Glioblastoma multiforme (GBM) is the most common primary brain tumor with about 8500 cases diagnosed each year in the United States. Within a time frame of roughly one year almost all patients succumb to this detrimental disease despite treatment. Therefore, novel, ideally tumor specific approaches are necessary to combat these tumors. Akin to other malignancies, GBMs depend on aerobic glycolysis, meaning that paradoxically glucose is metabolized to lactate in the presence of an abundance of molecular oxygen (Warburg-effect). Based on a chromatin immunoprecipitation sequencing and transcriptome analysis, we found that HDAC-inhibition through panobinostat, vorinostat and FK228 results in reprogramming of metabolism in stem-like and established GBM cells, which is orchestrated in part by the modulation of three key transcription factors. This leads to a significant reduction of glycolysis (reversal of the Warburg effect) with lower overall ATP levels. HDAC treated GBM cells reactivate oxidative phosphorylation (OXPHOS). Consistently, interference with mitochondrial translation or ATP production enhanced apoptosis in stem-like glioma and patient derived xenograft (PDX) cells. To fuel OXPHOS, HDAC treated glioblastoma cells increased the levels of transporters and enzymes related to fatty acid oxidation (FAO) and pharmacological inhibition of FAO by the clinically validated compound, Etomoxir, synergistically induced apoptosis in PDX, stem-like and established glioblastoma cells in vitro as well as in PDX models in vivo. Overall, this research will enhance our understanding about the treatment of brain tumors and may potentially allow us to formulate a novel treatment strategy for glioblastomas and other gliomas.

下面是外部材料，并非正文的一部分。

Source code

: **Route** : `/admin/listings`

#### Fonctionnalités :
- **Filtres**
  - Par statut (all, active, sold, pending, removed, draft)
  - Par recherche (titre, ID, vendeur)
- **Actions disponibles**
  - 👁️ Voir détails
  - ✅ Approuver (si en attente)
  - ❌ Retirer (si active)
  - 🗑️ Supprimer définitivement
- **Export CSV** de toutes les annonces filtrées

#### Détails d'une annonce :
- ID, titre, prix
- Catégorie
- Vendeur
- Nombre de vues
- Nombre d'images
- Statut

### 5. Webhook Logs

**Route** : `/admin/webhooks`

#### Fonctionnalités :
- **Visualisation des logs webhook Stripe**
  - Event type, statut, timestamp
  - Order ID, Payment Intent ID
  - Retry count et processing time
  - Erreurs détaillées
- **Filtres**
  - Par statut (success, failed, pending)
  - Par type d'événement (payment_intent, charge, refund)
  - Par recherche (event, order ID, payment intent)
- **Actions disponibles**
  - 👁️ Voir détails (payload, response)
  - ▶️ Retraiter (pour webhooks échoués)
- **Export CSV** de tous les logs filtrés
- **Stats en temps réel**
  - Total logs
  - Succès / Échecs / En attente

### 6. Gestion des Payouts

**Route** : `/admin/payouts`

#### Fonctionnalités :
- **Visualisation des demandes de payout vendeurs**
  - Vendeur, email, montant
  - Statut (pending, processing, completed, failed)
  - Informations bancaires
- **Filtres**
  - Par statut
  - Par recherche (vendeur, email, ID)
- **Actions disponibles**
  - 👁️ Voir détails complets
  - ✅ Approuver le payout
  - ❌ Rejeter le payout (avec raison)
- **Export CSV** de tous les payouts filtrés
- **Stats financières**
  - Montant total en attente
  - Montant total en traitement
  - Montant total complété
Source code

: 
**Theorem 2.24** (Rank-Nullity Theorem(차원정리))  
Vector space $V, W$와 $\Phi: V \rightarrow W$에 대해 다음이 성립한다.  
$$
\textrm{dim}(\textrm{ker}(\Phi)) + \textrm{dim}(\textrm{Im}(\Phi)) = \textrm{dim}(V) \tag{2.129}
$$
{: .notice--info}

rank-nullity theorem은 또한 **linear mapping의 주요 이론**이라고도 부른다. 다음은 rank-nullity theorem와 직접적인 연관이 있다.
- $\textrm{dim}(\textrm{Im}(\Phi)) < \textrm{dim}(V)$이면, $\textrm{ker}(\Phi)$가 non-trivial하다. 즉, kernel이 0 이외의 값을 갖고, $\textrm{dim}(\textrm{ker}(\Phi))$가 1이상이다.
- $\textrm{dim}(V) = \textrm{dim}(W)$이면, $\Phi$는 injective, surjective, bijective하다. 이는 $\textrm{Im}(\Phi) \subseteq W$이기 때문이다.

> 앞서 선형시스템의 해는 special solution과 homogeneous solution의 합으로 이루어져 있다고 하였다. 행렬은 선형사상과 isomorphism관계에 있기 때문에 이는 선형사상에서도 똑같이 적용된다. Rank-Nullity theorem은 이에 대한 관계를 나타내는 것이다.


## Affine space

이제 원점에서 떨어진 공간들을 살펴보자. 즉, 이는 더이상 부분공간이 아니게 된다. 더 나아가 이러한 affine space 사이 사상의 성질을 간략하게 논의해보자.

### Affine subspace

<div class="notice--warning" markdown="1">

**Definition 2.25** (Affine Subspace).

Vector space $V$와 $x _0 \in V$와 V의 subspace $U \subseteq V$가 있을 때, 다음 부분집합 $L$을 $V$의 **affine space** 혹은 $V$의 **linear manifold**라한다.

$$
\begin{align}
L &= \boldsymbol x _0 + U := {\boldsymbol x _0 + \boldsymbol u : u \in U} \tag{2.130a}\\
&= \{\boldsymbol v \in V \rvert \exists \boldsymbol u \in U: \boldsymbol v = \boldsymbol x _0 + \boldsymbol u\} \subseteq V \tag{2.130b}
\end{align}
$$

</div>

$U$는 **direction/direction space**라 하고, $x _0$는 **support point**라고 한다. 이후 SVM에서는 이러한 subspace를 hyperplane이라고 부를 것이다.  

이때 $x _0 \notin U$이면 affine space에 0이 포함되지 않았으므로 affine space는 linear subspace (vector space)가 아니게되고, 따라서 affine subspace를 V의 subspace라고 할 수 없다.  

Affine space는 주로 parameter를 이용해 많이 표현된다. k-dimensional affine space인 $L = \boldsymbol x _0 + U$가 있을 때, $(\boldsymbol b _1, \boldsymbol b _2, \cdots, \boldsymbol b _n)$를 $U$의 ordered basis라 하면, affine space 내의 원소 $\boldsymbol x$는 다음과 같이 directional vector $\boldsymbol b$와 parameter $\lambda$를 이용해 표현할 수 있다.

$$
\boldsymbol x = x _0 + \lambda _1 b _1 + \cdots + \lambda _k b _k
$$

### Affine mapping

多形性胶质母细胞瘤（GBM）是最常见的原发性脑肿瘤， 美国每年确诊8500例。在一段时间内， 一年后，几乎所有的病人都死于这种有害的疾病，尽管进行了治疗。 因此，新的，理想的肿瘤特异性方法是必要的，以打击这些 肿瘤的与其他恶性肿瘤相似，GBM依赖于有氧糖酵解，这意味着 矛盾的是，葡萄糖在存在大量 分子氧（Warburg效应）。基于染色质免疫沉淀 通过测序和转录组分析，我们发现通过 帕比司他、伏立诺他和FK228导致干细胞样代谢的重编程， 并建立GBM细胞，这部分是由三个关键的调节协调， 转录因子这导致糖酵解的显著减少（糖酵解的逆转）。 瓦尔堡效应），总体ATP水平较低。HDAC处理的GBM细胞重新激活 氧化磷酸化（OXPHOS）。一致，干扰线粒体 翻译或ATP产生增强干细胞样胶质瘤和患者的细胞凋亡 衍生的异种移植（PDX）细胞。为了给OXPHOS提供燃料，HDAC处理的胶质母细胞瘤细胞 增加与脂肪酸氧化有关的转运蛋白和酶的水平（粮农组织） 以及通过临床验证的化合物，依托莫西， 协同诱导PDX、干细胞样和已建立的胶质母细胞瘤细胞凋亡， 体外以及体内PDX模型。总的来说，这项研究将提高我们的 了解脑肿瘤的治疗，并可能使我们能够 为胶质母细胞瘤和其他胶质瘤制定新的治疗策略。